Most of that property is in the city of Watkinsville, which has begun reviewing the proposal.

I asked Kirouac why the city of Watkinsville has a representative on the Planning Commission when city projects, such as Wire Park, will not be reviewed by the Planning Commission.

“The relationship has/is evolving and we recently learned that Watkinsville will no longer appoint someone to the PC,” Kirouac wrote. “At some point we will look to formalize the new direction.”

History Of Planning Commission

The Commission began meeting in the 1960s, when the county adopted its first zoning ordinances, according to the county web site.

County Clerk Kathy Hayes sent me on Jan. 21 ordinances controlling the Planning Commission back through 1982.

At that time, only Watkinsville and North High Shoals among the county’s cities had a representative on the Planning Commission, which had 10 members.

Bylaws adopted in 2006 added representatives of Bishop and Bogart to the Commission, consisting of 12 members.

Those are the bylaws that govern the current Planning Commission.

Wire Park Annexation

The developer of Wire Park, Duke Gibbs purchased the 66.6-acre Wire Park property from Southwire on Dec. 13 of last year, according to county tax records.

The purchase includes two parcels.

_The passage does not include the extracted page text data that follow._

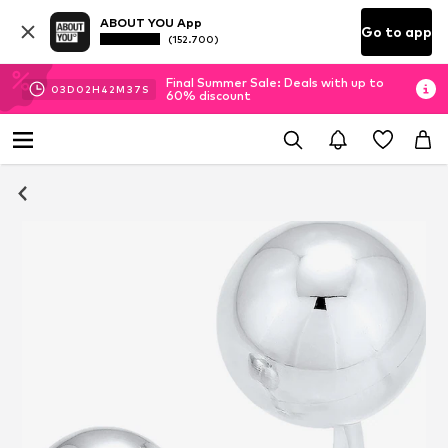
ABOUT YOU App
Go to app
(152.700)
Final Summer Sale: Deals with up to
03
D
02
H
42
M
37
S
60% discount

The larger is 62.1 acres and is wholly inside the city of Watkinsville. The smaller is 4.5 acres and is outside the current city boundaries.

Gibbs said that he will ask the city to annex the 4.5 acres.

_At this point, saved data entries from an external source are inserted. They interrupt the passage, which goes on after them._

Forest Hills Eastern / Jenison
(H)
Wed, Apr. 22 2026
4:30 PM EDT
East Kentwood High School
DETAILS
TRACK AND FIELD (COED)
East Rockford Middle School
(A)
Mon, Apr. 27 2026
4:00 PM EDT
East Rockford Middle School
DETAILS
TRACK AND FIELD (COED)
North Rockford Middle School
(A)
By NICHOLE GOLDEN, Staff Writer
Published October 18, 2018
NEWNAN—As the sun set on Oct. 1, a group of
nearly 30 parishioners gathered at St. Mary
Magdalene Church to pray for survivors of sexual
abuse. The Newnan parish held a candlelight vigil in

If the city does not annex those 4.5 acres, Gibbs would have to ask the county to rezone them from their current agricultural use classification.

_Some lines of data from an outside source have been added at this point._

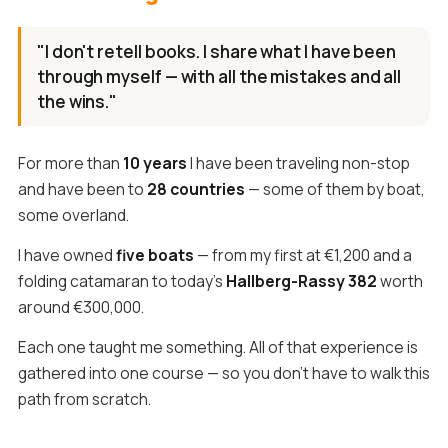
"I don't retell books. I share what I have been
through myself — with all the mistakes and all
the wins."
For more than
10 years
I have been traveling non-stop
and have been to
28 countries
— some of them by boat,
some overland.
I have owned
five boats
— from my first at €1,200 and a
folding catamaran to today's
Hallberg-Rassy 382
worth
around €300,000.
Each one taught me something. All of that experience is
gathered into one course — so you don't have to walk this
path from scratch.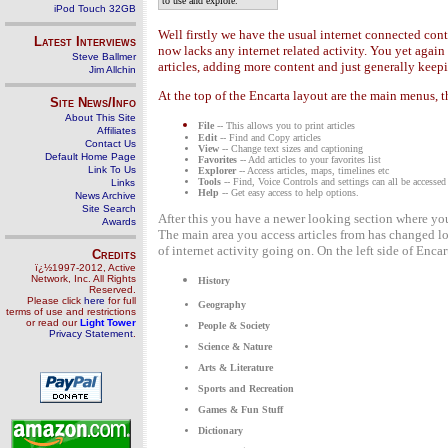
to use and explore."
iPod Touch 32GB
Well firstly we have the usual internet connected con
Latest Interviews
now lacks any internet related activity. You yet agai
Steve Ballmer
articles, adding more content and just generally keepi
Jim Allchin
At the top of the Encarta layout are the main menus, 
Site News/Info
About This Site
File
-- This allows you to print articles
Affiliates
Edit
-- Find and Copy articles
Contact Us
View
-- Change text sizes and captioning
Default Home Page
Favorites
-- Add articles to your favorites list
Link To Us
Explorer
-- Access articles, maps, timelines etc
Tools
-- Find, Voice Controls and settings can all be accessed
Links
Help
-- Get easy access to help options.
News Archive
Site Search
After this you have a newer looking section where you 
Awards
The main area you access articles from has changed lo
of internet activity going on. On the left side of Enca
Credits
ï¿½1997-2012, Active
Network, Inc. All Rights
History
Reserved.
Please click
here
for full
Geography
terms of use and restrictions
or read our
Light Tower
People & Society
Privacy Statement
.
Science & Nature
Arts & Literature
Sports and Recreation
Games & Fun Stuff
Dictionary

County Planning and Code Enforcement Director Herring told me in an email message on Jan. 21that the normal procedure for such an annexation would start with the city.

“Typically the annexation process is designated by the municipality and follows a path of annexation application to the municipality, opportunity for County to comment/object, municipal action and zoning,” he wrote.

Sewer Capacity

The Wire Park project will require residential sewer service.

Watkinsville does not operate its own sewage treatment facility, relying instead on the county’s treatment plant.

At present, county policy is not to provide sewage service to new residential customers, whether they are in the city or elsewhere.

The Board of Commissioners, at its meeting on Tuesday night, is to consider allocating to Watkinsville 100,000 gallons per day of sewage treatment capacity.

If the Board approves, the city will be free to reallocate that 100,000 in capacity as it sees fit, including for residential use for Wire Park or other projects.

The Commission meeting begins at 6 p.m. at the Courthouse in Watkinsville.


Anonymous said...

What was Dave thinking making a unilateral decision without council input AFTER another mayor has been sworn in?!

Anonymous said...
This comment has been removed by a blog administrator.
Lee Becker said...

The comment I removed contained no content.

Anonymous said...

MD's decision seems to make sense, but I also wonder about the timing. Personally, I'd have ceased to concern my
self with Town issues (barring emergency) once it was clear I would not be returning, and this looks like a really small situation with which to bother. Must be more to it than meets the eye. (But isn't there always?)

Brad Thomas said...

We are starting to see a consistent pattern here with the outgoing mayor and its not a good look. I also wouldn't be surprised if some current council members were behind the curtain as well. More confirmation that the voters made the right decision in November with Mayor Smith.

Anonymous said...

Behind the curtain is right. Where does Daniell and Oconee BOC factor in. This just didn’t happen. The “explanation letter” is filled with holes. If the incident had been investigated more with emails and telephone conversations between the Watkinsville Mayor, Watkinsville City Manager and Oconee County government a much different story would emerge. Muddy the waters with how much a citizen’s board member is paid steers the story away from the real wrong - Elected officials blatant disregard for laws, rules and government guidelines. It has become the norm. And the acceptance by the people will result n waking up one day to serious financial problems due to corrupt politicians.